*Aim of the exercise:*
Rewrite the rows below as a JSON list of strings, one string per line, omitting blank lines and leaving out the pictures.

*Data extract:*
====

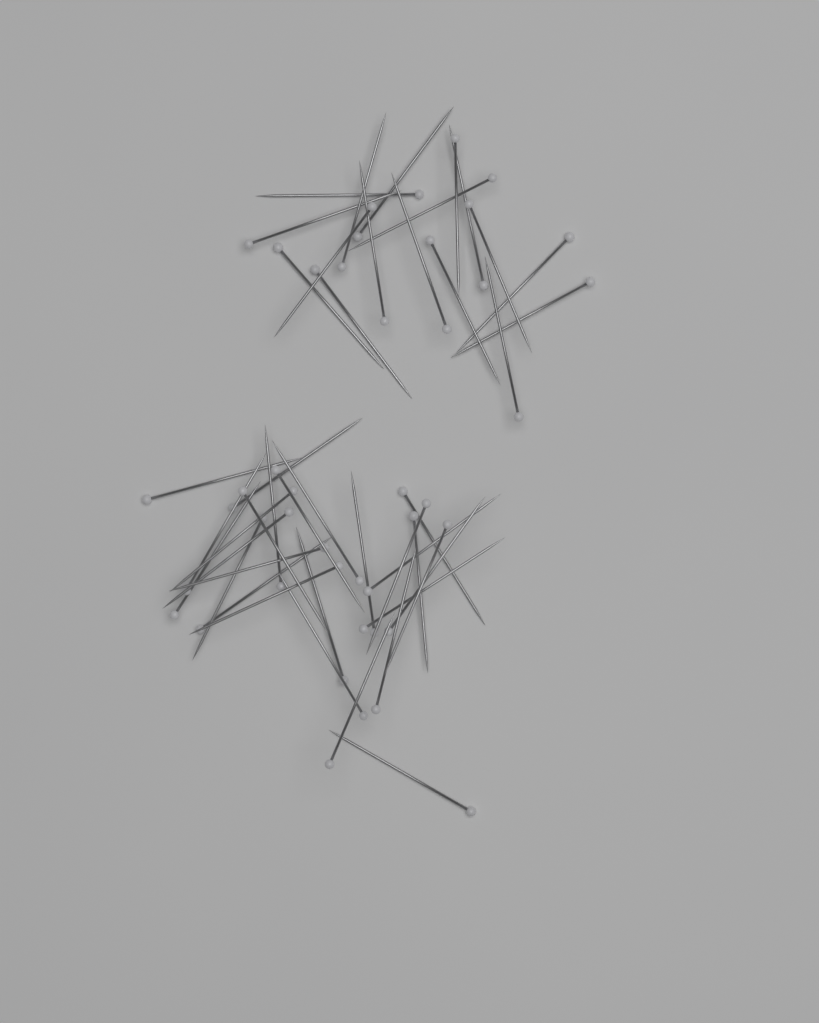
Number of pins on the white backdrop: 44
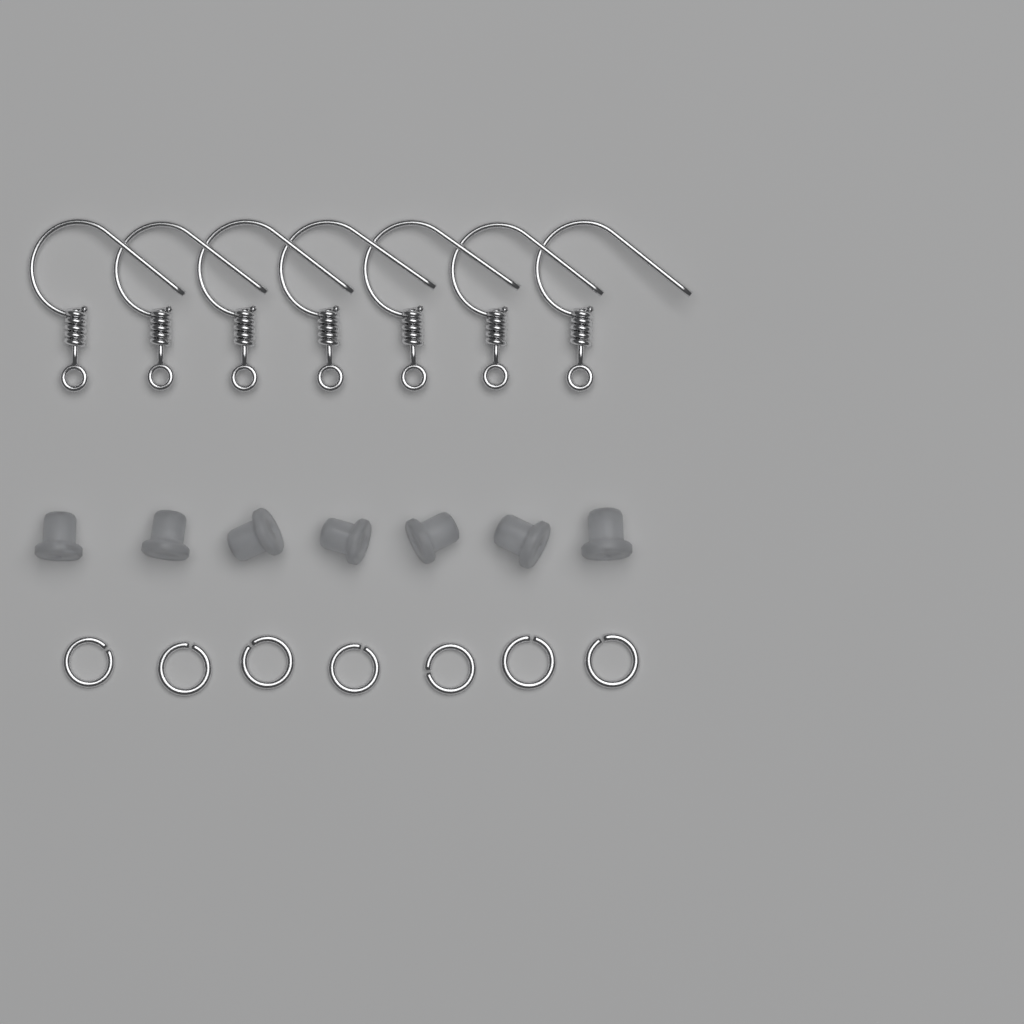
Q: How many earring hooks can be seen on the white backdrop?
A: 7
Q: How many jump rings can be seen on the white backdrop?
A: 7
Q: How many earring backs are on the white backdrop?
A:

====

*Answer to this problem:*
[
  "Number of pins on the white backdrop: 44",
  "Q: How many earring hooks can be seen on the white backdrop?",
  "A: 7",
  "Q: How many jump rings can be seen on the white backdrop?",
  "A: 7",
  "Q: How many earring backs are on the white backdrop?",
  "A:"
]